**Exercices:**
1. Répondez aux questions suivantes à l'aide de l'extrait sur Ahmet Davutoğlu.
(a) En quelle année Ahmet Davutoğlu est-il devenu le conseiller diplomatique d'Erdoğan ?
(b) Quel pays musulman l'a marqué lors de son séjour à l'étranger ?
(c) Quel magazine américain l'a compté en 2010 parmi les penseurs les plus importants du monde ?
2. Recopiez sans modification le passage de l'extrait sur Ahmet Davutoğlu qui commence par « Le nouveau Président » et se poursuit jusqu'à « la politique turque. ».

**Extrait:**
····················

Le nouveau Président de la République turc, Monsieur Recep Tayyip Erdoğan, a choisi, jeudi 21 août, son ministre des affaires étrangères comme le nouveau premier ministre turc: professeur Ahmet Davutoğlu. L’universitaire réputé, devenu d’abord conseiller diplomatique d’Erdoğan en 2003, puis son influent chef de la diplomatie à partir de 2009, est considéré comme l’un des hommes plus forts de la politique turque.
Venait d’une famille très pieuse de Konya, Ahmet Davutoğlu (1959-) a fait ses études secondaires au lycée allemand d’Istanbul. Très tôt, il s’oriente vers une carrière universitaire et occupe plusieurs postes à l’étranger.[1] Marqué par son séjour en Malaisie, il observe un pays musulman capable de concilier pluralisme institutionnel, économie de marché sans pour autant rejeter dans les limbes sa tradition spirituelle.[2]
Ahmet Davutoğlu
Ministre turc des Affaires étrangères depuis 2009, Davutoğlu est considéré comme le Henry Kissinger de la Turquie. Il est aussi considéré comme l’un des penseurs les plus importants dans le monde par le magazine américain Foreign Policy en 2010.[3] «La profondeur stratégique», «zéro problème avec les voisins», «la conscience juste»[4], l’auteur de ces concepts qui ont façonné la politique étrangère turque ces années dernières, Monsieur Ahmet Davutoğlu, est un intellectuel et professeur des relations internationales. «C’est un honneur pour moi d’être désigné à ce poste (…), je vais continuer le mouvement de restauration engagé il y a douze ans.» a dit Monsieur Davutoğlu lors du congrès extraordinaire de l’AKP (Parti de la justice et développement) le 27 août.[5]
Critiqué comme «néo-ottoman», Monsieur Davutoğlu a pour ambition d’utiliser l’héritage culturel et politique ottoman pour la Turquie dans les territoires de l’ancien empire ottoman à savoir les Balkans, le Caucase, l’Afrique du nord et le Moyen-Orient. Auteur du chef d’œuvre «La Profondeur Stratégique»[6], Monsieur Davutoğlu posait un contraste à l’homme du peuple Monsieur Erdoğan avec ses capacités intellectuelles. C’est pourquoi son succès électoral n’est pas certain comme celui de Monsieur Erdoğan dans un pays désespéré ou l’intellectualisme et la gentillesse sont des qualités négatives.

····················

**Données fournies:**

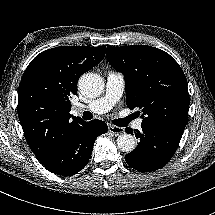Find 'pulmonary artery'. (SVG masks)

····················

**Réponses attendues:**
1.
(a) En 2003.
(b) La Malaisie.
(c) Foreign Policy.

2.
Le nouveau Président de la République turc, Monsieur Recep Tayyip Erdoğan, a choisi, jeudi 21 août, son ministre des affaires étrangères comme le nouveau premier ministre turc: professeur Ahmet Davutoğlu. L’universitaire réputé, devenu d’abord conseiller diplomatique d’Erdoğan en 2003, puis son influent chef de la diplomatie à partir de 2009, est considéré comme l’un des hommes plus forts de la politique turque.